Diwani is a calligraphic variety of Arabic script, a cursive style developed during the reign of the early Ottoman Turks (16th century - early 17th century). It was invented by Housam Roumi and reached its height of popularity under Süleyman I the Magnificent (1520–1566). It was labeled the Diwani script because it was used in the Ottoman diwan (chief revenue officer of a province) and was one of the secrets of the sultan's palace. The rules of this script were not known to everyone, but confined to its masters and a few bright students. It was used in the writing of all royal decrees, endowments, and resolutions. Diwani is marked by beauty and harmony, and accurate small samples are considered more beautiful than larger ones. It is still used in the correspondence of kings, princes, presidents, and in ceremonies and greeting cards. and has a high artistic value.
Thuluth (from Arabic: ثلث ṯuluṯ "one-third") is a script variety of Islamic calligraphy invented by the Persian Ibn Muqlah Shirazi, which made its first appearance in the 11th century CE (fourth Hijri). The straight angular forms of Kufi script were replaced in the new script by curved and oblique lines. In Thuluth, one-third of each letter slopes, from which the name (meaning "a third" in Arabic) comes. It is a large and elegant, cursive script, used in medieval times on mosque decorations. Various calligraphic styles evolved from Thuluth through slight changes of form.
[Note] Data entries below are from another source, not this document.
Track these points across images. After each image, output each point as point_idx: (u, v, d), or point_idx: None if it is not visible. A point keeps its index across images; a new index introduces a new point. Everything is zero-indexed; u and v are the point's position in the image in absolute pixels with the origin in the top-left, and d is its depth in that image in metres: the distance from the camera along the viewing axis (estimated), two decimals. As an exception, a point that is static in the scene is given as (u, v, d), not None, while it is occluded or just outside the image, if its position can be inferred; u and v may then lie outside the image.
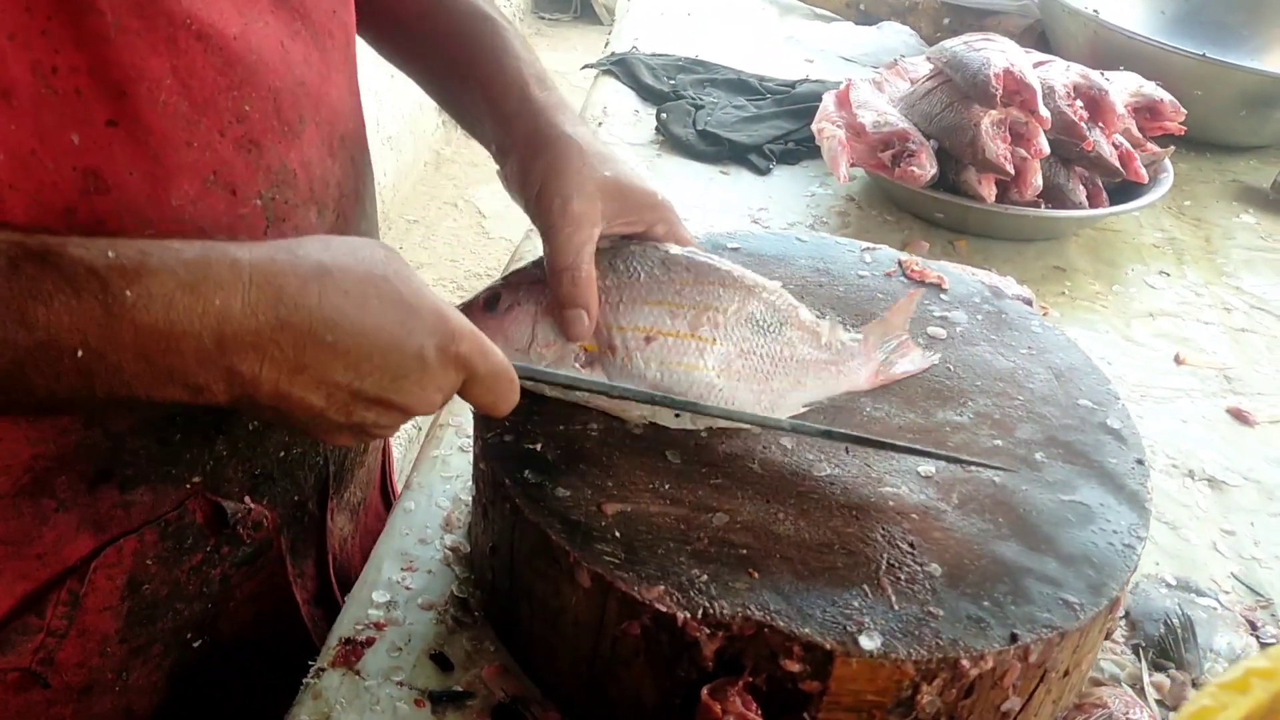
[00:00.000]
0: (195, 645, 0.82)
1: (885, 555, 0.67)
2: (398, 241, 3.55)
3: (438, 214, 3.78)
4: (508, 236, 3.57)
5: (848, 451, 0.75)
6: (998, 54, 1.25)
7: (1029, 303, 1.16)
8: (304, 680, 0.71)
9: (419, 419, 0.91)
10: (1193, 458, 1.00)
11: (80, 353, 0.52)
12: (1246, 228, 1.46)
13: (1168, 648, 0.79)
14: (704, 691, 0.62)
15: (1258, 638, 0.82)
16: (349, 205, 0.81)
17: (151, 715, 0.81)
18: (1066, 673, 0.67)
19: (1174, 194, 1.51)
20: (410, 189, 3.83)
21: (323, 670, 0.72)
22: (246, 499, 0.80)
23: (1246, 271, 1.35)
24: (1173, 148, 1.40)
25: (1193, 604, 0.83)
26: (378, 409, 0.61)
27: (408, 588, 0.78)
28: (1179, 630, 0.79)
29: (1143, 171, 1.32)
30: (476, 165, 4.08)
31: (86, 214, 0.61)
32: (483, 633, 0.76)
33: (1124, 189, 1.36)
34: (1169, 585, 0.85)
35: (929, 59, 1.36)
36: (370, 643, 0.74)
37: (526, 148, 0.78)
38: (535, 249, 1.18)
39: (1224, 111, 1.58)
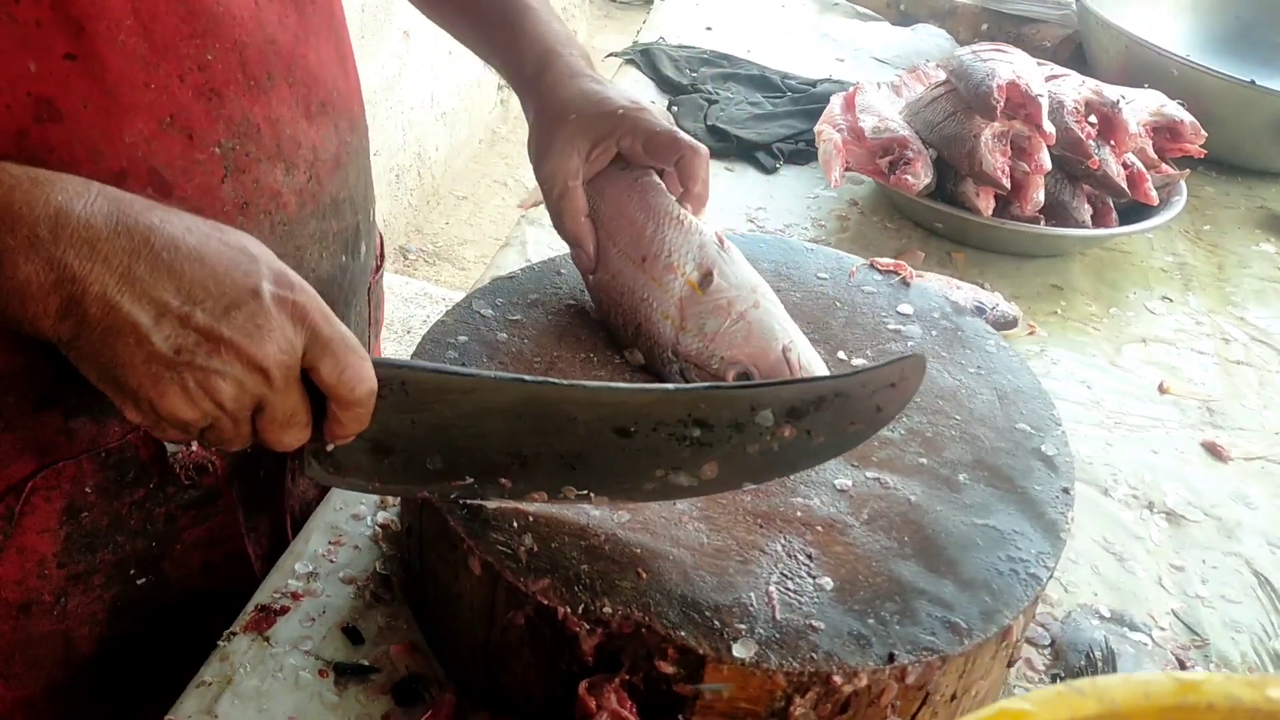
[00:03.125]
0: (139, 582, 0.83)
1: (780, 565, 0.67)
2: (445, 216, 3.59)
3: (487, 192, 3.82)
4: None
5: (768, 459, 0.75)
6: (1004, 65, 1.23)
7: (1014, 321, 1.15)
8: (218, 643, 0.74)
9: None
10: (1156, 489, 0.98)
11: None
12: (1264, 257, 1.42)
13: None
14: (581, 686, 0.63)
15: (1185, 678, 0.80)
16: (324, 170, 0.82)
17: (92, 646, 0.83)
18: (954, 697, 0.67)
19: (1193, 217, 1.48)
20: (462, 165, 3.87)
21: (234, 634, 0.74)
22: (193, 443, 0.81)
23: (1255, 302, 1.31)
24: (1188, 171, 1.36)
25: (1123, 638, 0.82)
26: (208, 346, 0.57)
27: (332, 561, 0.80)
28: (1099, 663, 0.78)
29: (1153, 194, 1.29)
30: (531, 146, 4.10)
31: (38, 139, 0.64)
32: (399, 611, 0.77)
33: (1137, 209, 1.33)
34: (1101, 617, 0.84)
35: (939, 66, 1.34)
36: (284, 611, 0.76)
37: (538, 114, 0.87)
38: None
39: (1257, 135, 1.54)
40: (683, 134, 0.84)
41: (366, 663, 0.73)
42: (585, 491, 0.67)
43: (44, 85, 0.63)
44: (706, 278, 0.79)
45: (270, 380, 0.59)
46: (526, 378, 0.66)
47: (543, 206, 0.89)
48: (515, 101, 1.00)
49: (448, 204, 3.68)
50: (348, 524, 0.83)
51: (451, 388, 0.65)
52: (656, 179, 0.86)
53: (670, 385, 0.64)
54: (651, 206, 0.82)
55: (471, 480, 0.67)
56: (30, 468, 0.74)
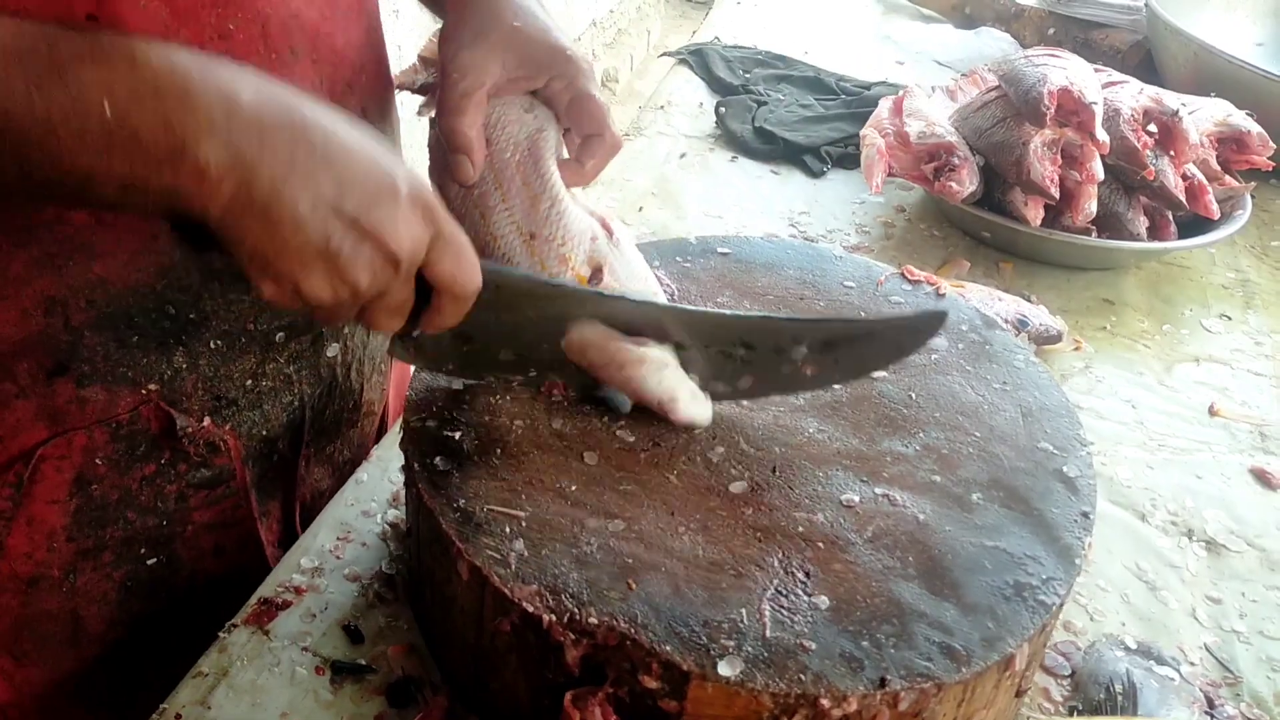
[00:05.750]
0: (150, 562, 0.84)
1: (775, 581, 0.65)
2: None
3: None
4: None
5: (775, 472, 0.73)
6: (1057, 71, 1.19)
7: (1058, 336, 1.11)
8: (219, 634, 0.74)
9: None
10: (1196, 516, 0.94)
11: (107, 109, 0.54)
12: (1335, 275, 1.35)
13: (1103, 714, 0.74)
14: (567, 697, 0.62)
15: (1212, 716, 0.76)
16: None
17: (101, 625, 0.84)
18: (953, 726, 0.65)
19: (1261, 232, 1.42)
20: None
21: (235, 626, 0.74)
22: (206, 420, 0.82)
23: (1322, 322, 1.25)
24: (1254, 184, 1.31)
25: (1149, 671, 0.78)
26: (354, 234, 0.60)
27: (338, 557, 0.80)
28: (1119, 697, 0.75)
29: (1214, 206, 1.24)
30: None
31: None
32: (401, 611, 0.77)
33: (1198, 222, 1.28)
34: (1127, 648, 0.80)
35: (991, 70, 1.30)
36: (286, 605, 0.76)
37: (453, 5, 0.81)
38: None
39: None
40: (612, 119, 0.80)
41: (364, 662, 0.73)
42: None
43: None
44: (597, 273, 0.77)
45: (398, 271, 0.62)
46: (604, 292, 0.72)
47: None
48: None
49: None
50: (358, 520, 0.83)
51: (538, 294, 0.72)
52: (555, 136, 0.80)
53: (726, 311, 0.76)
54: (546, 176, 0.77)
55: (535, 374, 0.76)
56: (41, 435, 0.75)
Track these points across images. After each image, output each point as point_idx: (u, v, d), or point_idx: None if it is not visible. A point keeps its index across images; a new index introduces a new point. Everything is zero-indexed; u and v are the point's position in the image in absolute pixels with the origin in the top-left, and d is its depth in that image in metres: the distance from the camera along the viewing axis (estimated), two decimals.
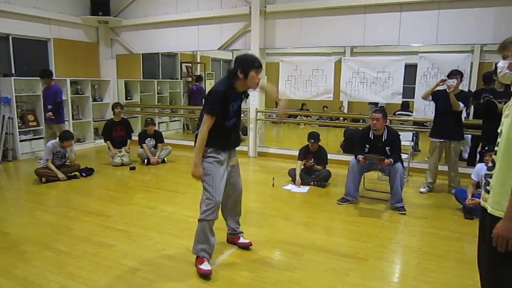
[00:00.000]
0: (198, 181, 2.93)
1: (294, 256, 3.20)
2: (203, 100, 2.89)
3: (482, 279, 1.90)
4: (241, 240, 3.38)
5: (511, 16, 5.37)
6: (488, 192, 1.77)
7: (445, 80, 4.70)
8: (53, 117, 6.67)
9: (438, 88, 4.85)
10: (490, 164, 1.81)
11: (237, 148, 3.17)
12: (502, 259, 1.70)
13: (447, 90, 4.66)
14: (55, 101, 6.70)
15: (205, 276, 2.81)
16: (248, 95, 3.04)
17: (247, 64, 2.78)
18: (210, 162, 2.85)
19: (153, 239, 3.50)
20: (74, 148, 5.93)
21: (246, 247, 3.33)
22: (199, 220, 2.91)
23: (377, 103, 7.39)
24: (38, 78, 7.19)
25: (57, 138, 5.64)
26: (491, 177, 1.76)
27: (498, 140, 1.74)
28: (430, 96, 4.92)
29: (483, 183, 1.90)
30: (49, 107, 6.69)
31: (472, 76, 7.98)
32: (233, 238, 3.40)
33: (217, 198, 2.86)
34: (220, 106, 2.77)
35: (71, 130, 7.01)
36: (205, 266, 2.86)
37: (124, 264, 3.02)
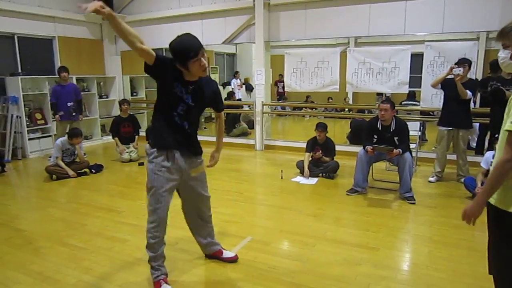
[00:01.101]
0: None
1: (306, 247, 3.23)
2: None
3: (489, 267, 1.92)
4: (225, 254, 3.00)
5: None
6: None
7: (454, 68, 4.68)
8: (74, 113, 6.71)
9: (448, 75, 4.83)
10: (495, 153, 1.82)
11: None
12: (504, 251, 1.77)
13: (455, 78, 4.64)
14: (76, 98, 6.77)
15: None
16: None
17: (182, 57, 2.32)
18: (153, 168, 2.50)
19: None
20: (83, 145, 5.97)
21: (233, 261, 2.97)
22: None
23: (385, 94, 7.38)
24: (45, 76, 7.26)
25: (66, 136, 5.68)
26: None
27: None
28: (439, 84, 4.90)
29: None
30: (69, 104, 6.64)
31: (478, 64, 7.93)
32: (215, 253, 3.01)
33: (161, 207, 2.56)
34: (163, 65, 2.39)
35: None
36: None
37: (139, 258, 3.06)
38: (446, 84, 4.84)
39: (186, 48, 2.32)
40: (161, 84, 2.48)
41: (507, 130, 1.61)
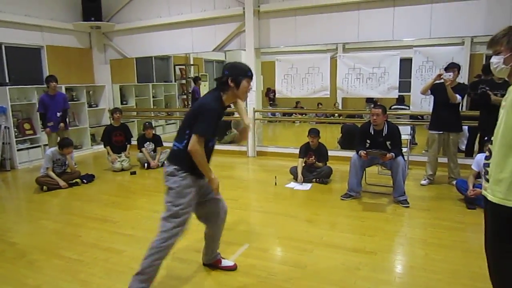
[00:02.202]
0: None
1: (303, 253, 3.23)
2: (193, 113, 2.49)
3: (489, 267, 1.94)
4: (224, 263, 3.02)
5: (501, 7, 5.46)
6: (488, 181, 1.83)
7: (442, 74, 4.76)
8: (63, 123, 6.61)
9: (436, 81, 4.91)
10: (487, 154, 1.87)
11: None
12: (502, 249, 1.79)
13: (445, 83, 4.72)
14: (65, 108, 6.66)
15: None
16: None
17: (239, 72, 2.49)
18: (185, 187, 2.53)
19: None
20: (73, 155, 5.90)
21: (231, 270, 2.99)
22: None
23: (374, 100, 7.47)
24: (33, 86, 7.17)
25: (57, 146, 5.61)
26: (489, 166, 1.83)
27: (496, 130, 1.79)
28: (429, 90, 4.98)
29: (483, 173, 1.96)
30: (59, 114, 6.53)
31: (463, 68, 8.08)
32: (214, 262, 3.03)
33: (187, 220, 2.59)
34: (215, 126, 2.49)
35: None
36: None
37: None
38: (436, 89, 4.92)
39: (248, 68, 2.56)
40: None
41: None
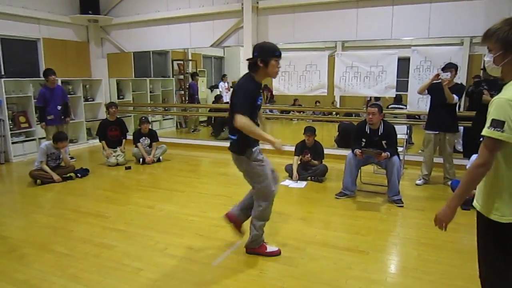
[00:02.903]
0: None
1: (296, 251, 3.22)
2: (233, 96, 2.83)
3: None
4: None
5: (500, 7, 5.44)
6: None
7: (440, 74, 4.74)
8: (63, 117, 6.61)
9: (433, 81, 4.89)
10: None
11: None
12: (485, 256, 1.82)
13: (442, 83, 4.70)
14: (64, 101, 6.64)
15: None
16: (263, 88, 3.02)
17: (267, 53, 2.74)
18: (258, 164, 2.90)
19: (154, 239, 3.49)
20: (69, 148, 5.87)
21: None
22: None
23: (378, 99, 7.48)
24: (29, 79, 7.12)
25: (51, 140, 5.57)
26: None
27: None
28: (426, 90, 4.96)
29: None
30: (59, 107, 6.52)
31: (462, 68, 8.07)
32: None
33: (272, 187, 2.97)
34: (251, 103, 2.77)
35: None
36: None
37: (127, 265, 3.01)
38: (433, 89, 4.91)
39: (275, 47, 2.79)
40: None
41: (482, 135, 1.62)
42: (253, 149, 2.86)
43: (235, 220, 3.22)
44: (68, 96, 7.73)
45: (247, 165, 2.88)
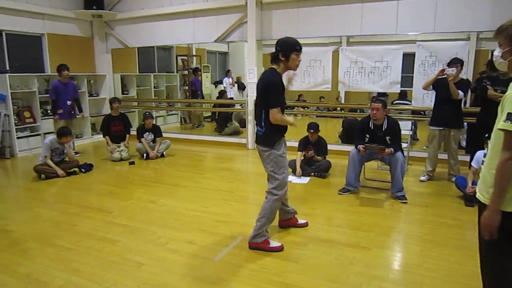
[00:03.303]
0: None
1: (298, 247, 3.21)
2: (261, 94, 2.97)
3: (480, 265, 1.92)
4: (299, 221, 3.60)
5: (507, 2, 5.35)
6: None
7: (445, 69, 4.68)
8: (73, 112, 6.73)
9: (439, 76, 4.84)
10: (486, 152, 1.84)
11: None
12: (488, 250, 1.79)
13: (447, 78, 4.65)
14: (75, 96, 6.79)
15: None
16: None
17: (289, 47, 2.88)
18: (282, 155, 3.04)
19: (156, 233, 3.50)
20: (74, 143, 5.89)
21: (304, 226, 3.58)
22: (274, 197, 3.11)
23: (385, 95, 7.43)
24: (33, 74, 7.16)
25: (55, 135, 5.60)
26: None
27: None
28: (431, 85, 4.91)
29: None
30: (69, 102, 6.65)
31: (468, 64, 7.99)
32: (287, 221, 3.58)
33: (286, 178, 3.12)
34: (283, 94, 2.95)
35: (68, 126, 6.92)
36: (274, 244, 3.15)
37: (129, 259, 3.02)
38: (438, 85, 4.85)
39: (296, 42, 2.92)
40: None
41: (501, 129, 1.61)
42: (280, 141, 3.02)
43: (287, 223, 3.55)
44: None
45: (274, 157, 3.00)
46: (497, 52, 1.78)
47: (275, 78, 2.90)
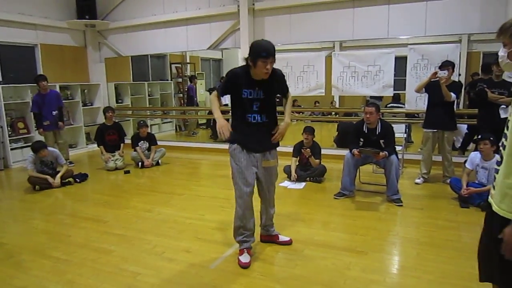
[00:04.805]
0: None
1: (294, 253, 3.20)
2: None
3: (483, 271, 1.82)
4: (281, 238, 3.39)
5: (497, 4, 5.42)
6: (494, 188, 1.66)
7: (437, 72, 4.73)
8: (59, 121, 6.65)
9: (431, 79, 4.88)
10: (499, 159, 1.66)
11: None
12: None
13: (440, 81, 4.69)
14: (59, 105, 6.67)
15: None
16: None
17: (254, 53, 2.69)
18: (234, 151, 2.94)
19: (151, 243, 3.48)
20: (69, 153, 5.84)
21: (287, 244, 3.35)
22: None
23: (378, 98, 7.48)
24: (27, 85, 7.13)
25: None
26: (497, 173, 1.64)
27: (506, 132, 1.60)
28: (423, 88, 4.95)
29: (492, 179, 1.79)
30: (54, 112, 6.55)
31: (460, 66, 8.05)
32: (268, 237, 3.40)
33: (242, 188, 2.90)
34: (227, 86, 2.87)
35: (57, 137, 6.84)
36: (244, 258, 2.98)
37: (124, 269, 2.99)
38: (430, 87, 4.89)
39: (262, 48, 2.69)
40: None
41: None
42: (238, 145, 2.91)
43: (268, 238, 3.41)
44: (67, 101, 7.78)
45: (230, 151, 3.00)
46: (502, 53, 1.65)
47: (232, 70, 2.88)
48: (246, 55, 2.76)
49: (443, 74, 4.66)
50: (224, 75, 12.20)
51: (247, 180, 2.90)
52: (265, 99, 2.87)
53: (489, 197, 1.73)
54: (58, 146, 6.52)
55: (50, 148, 5.58)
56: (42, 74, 6.60)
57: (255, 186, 3.04)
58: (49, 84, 6.61)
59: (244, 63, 2.81)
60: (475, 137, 5.36)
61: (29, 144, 7.12)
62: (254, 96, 2.83)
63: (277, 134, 2.95)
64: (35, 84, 6.56)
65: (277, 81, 2.95)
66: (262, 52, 2.65)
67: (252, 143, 2.90)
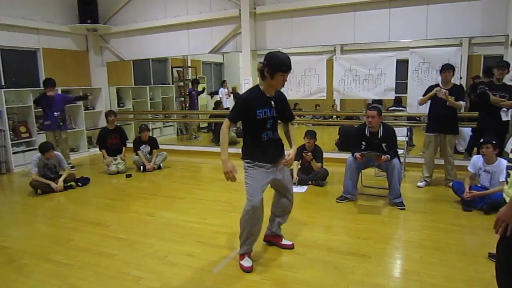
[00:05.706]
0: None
1: (297, 257, 3.19)
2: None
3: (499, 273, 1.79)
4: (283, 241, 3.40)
5: (497, 8, 5.43)
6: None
7: (437, 92, 4.75)
8: (61, 123, 6.68)
9: (432, 83, 4.89)
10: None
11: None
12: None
13: (443, 97, 4.70)
14: (62, 107, 6.73)
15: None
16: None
17: (274, 67, 2.71)
18: (248, 167, 2.97)
19: (153, 246, 3.48)
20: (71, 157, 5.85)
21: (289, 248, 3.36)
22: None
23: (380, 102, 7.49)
24: (29, 89, 7.15)
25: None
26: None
27: None
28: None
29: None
30: (56, 114, 6.60)
31: (461, 69, 8.05)
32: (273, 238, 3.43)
33: (255, 199, 2.91)
34: (241, 114, 2.86)
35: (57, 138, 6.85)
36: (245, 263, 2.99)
37: (127, 273, 2.99)
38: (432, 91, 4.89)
39: (283, 62, 2.72)
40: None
41: None
42: (253, 159, 2.93)
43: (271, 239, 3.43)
44: (69, 105, 7.76)
45: (245, 167, 3.01)
46: None
47: (241, 95, 2.97)
48: (261, 66, 2.77)
49: (442, 94, 4.69)
50: (224, 79, 12.32)
51: (259, 192, 2.96)
52: (277, 116, 2.96)
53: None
54: (60, 149, 6.53)
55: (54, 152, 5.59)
56: (50, 78, 6.62)
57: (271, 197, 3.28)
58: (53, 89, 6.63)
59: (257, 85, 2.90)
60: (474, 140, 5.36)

Ruqʿah or Riqʿah (Arabic: رقعة) is a calligraphic variety of Arabic script. The Ruqʿah style of handwriting is the most common type of handwriting. It is known for its clipped letters composed of short, straight lines and simple curves, as well as its straight and even lines of text. It was probably derived from the Thuluth and Naskh styles. It is clear and legible, and is the easiest script for daily handwriting.